EXTRACT PROVIDED:
Development of a high-throughput centrifugal microsystem for enzyme-linked immunosorbent assay to detect SARS-CoV-2

Abstract

Enzyme-linked immunosorbent assay (ELISA) is a commonly used diagnostic and quantification tool for protein biomarkers in biomedical research and industrial quality control. However, this technique has prolonged assay durations, along with requiring expensive equipment and trained technicians, which limits its on-site applications. In this study, we report a novel centrifugal microfluidic device that can perform the conventional ELISA assay in a high-throughput (HTP) and automatic manner. The centrifugal microfluidic microsystem incorporates four innovative features: (1) a rapid and easy dispenser structure with aliquoting microchannels, which can accurately fill the solution in 40 reaction chambers with just one injection, replacing the labor-intensive aliquoting process, (2) ultra-fast reagent loading into and discharging from 40 reaction chambers simultaneously within 15 sec through the combination of a siphon valve and centrifugal force control, (3) the exact and automatic handling of a small volume (only 30 μL per reaction) of the designated solution such as a sample, a washing solution, an HRP-antibody solution, and a TMB solution, (4) a miniaturized ELISA diagnostic system, consisting of a solution injector, a simple spindle motor, and a UV？vis absorbance detector for the point-of-care testing (POCT). Using the HTP centrifugal microfluidic device with the in-house POCT ELISA analyzer, we could automatically detect 40 samples of SARS-CoV-2 per run in 75 min, significantly reducing the time, cost, and labor compared with the conventional ELISA assay. SARS-CoV-2 was diagnosed with a limit-of-detection (LOD) of 10.2 ng/mL. In addition, clinical samples as well as the SARS-CoV-2 variants were successfully confirmed on the POCT ELISA analyzer.

PROVIDED RECORDS:
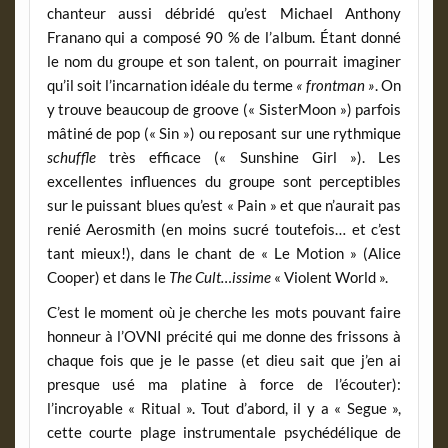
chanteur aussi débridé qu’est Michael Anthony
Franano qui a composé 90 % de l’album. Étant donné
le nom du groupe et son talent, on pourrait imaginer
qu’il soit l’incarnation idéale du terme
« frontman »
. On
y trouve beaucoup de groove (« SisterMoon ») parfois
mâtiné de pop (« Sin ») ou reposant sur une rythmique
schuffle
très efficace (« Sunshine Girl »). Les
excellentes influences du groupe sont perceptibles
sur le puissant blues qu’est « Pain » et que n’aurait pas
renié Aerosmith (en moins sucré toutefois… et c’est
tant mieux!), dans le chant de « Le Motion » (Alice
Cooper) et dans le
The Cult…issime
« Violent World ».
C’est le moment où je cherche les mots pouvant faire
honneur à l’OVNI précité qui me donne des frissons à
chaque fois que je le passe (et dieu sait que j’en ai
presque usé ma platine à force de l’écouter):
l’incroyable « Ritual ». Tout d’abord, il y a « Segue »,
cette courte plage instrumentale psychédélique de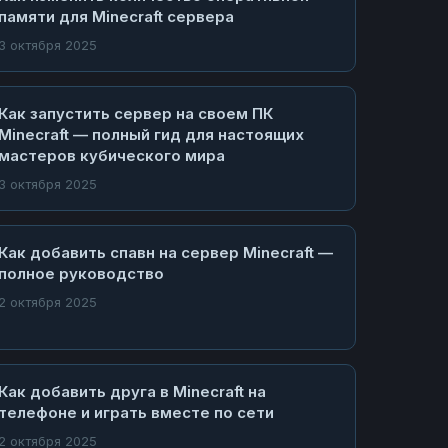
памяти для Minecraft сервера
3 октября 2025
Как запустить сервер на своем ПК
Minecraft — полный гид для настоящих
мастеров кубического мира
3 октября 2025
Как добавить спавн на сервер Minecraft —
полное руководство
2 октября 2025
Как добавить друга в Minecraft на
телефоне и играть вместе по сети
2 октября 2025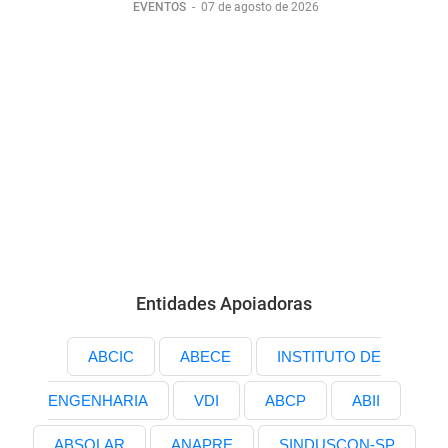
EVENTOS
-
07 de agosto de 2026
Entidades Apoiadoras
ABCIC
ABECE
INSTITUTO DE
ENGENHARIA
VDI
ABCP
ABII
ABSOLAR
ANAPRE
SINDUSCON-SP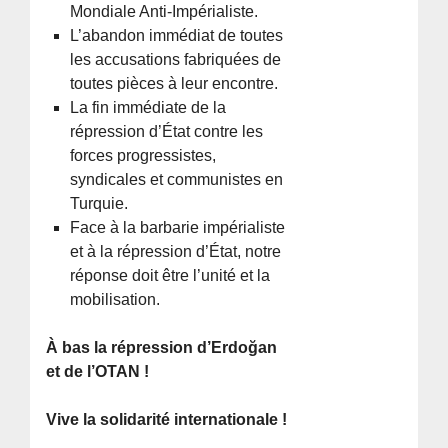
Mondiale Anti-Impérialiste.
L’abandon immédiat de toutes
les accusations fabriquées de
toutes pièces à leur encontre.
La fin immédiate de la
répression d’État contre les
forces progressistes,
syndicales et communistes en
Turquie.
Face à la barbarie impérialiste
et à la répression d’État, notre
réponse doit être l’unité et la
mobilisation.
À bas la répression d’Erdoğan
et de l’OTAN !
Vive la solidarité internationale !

EXERCISE PROMPT: Summarize the abstract on the centrifugal ELISA microsystem in two sentences.

EXPECTED ANSWER: A centrifugal microfluidic device performs the conventional ELISA assay in a high-throughput, automatic manner: it fills 40 reaction chambers with one injection, loads and discharges them within 15 sec, and handles only 30 μL of solution per reaction. Used with an in-house POCT ELISA analyzer, it detected 40 SARS-CoV-2 samples per run in 75 min with a limit of detection of 10.2 ng/mL and also confirmed clinical samples and SARS-CoV-2 variants.